In any case, when it ultimately emerges that the payments came from a source intended to exonerate the surety (and in this case the personal indemnitor who stands behind the institutional surety), the equities favor the court allocating the payments to fulfill this implicit purpose, even if the creditor had no knowledge of it, where there has been no effective allocation and no detrimental reliance by the creditor. Indeed, this is precisely the rule recognized in Restatement (I) of Contracts, supra, § 394, illustration 3 at 745.

Those courts which assert in dicta that a knowledge requirement may be imposed do so both in the case when the debtor directs the payment to be made to a different obligation, and where there is no direction of any kind by either party. See, e. g., United States for the Use of Crane Co. v. Johnson, Smathers & Rollins, 67 F.2d 121,123-24 (4th Cir. 1933); St. Paul Fire & Marine Ins. Co. v. United States for the Use of Dakota Elect. Supply Co., supra. While it may well be sound to require that the creditor “have reason to know” of the debtor’s duty to a third party in cases where he is required to ignore the debtor’s direction to apply the payment to another obligation, there is little logic to requiring such knowledge where no such purported allocation by the debtor is being countermanded. All other things being equal, it is equitable to apply monies having their source in a particular job to the satisfaction of the obligations attributable to that job.

Here Clark agreed to continue doing business with a company owing him $34,450.75 in unsecured debt which it had not been able to pay promptly. During the course of the G.S.A. contract, payments of $66,000 were made out of the proceeds of that contract, more than twice the amount of purchases attributable to it. As a result, the amount owed Clark has been reduced from $34,-450.75 to $18,550.27. Clark is certainly in no worse position than it was before the G.S.A. contract began. On the other hand, the surety (and the indemnitor) ought not to be charged with what are essentially outstanding past debts even though the contract on which they agreed to stand surety yielded payments to the supplier twice additional purchases.

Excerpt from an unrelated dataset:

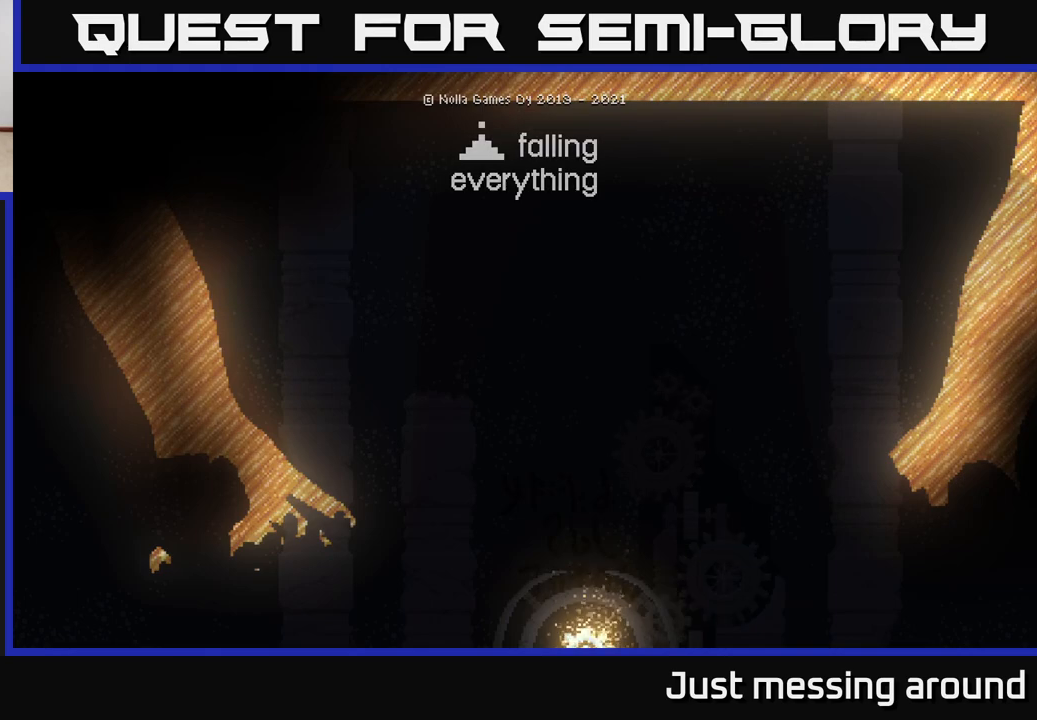
{"buttons": ["A"], "left_stick": "center", "right_stick": "center", "events": [[33, "A", "up"], [350, "A", "down"]]}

Judgment shall enter in favor of the defendants for the reasons stated.

So ordered.

Defendants moved to dismiss on the grounds that venue in the District of Columbia was improper since it was not the district “in which the contract was to be performed,” 40 U.S.C. § 270b. This position was abandoned at trial when it developed that a small portion of the work was uncontestedly performed in the District. U. S. Fidelity & Guaranty Co. v. McNulty Bros., 13 F.2d 78 (1st Cir. 1926) ; cf. F. D. Rich Co. v. Industrial Lumber Co., 417 U.S. 116, 124-26, 94 S.Ct. 2157, 40 L.Ed.2d 703 (1974). No request to transfer was made although the matter was informally raised by the Court.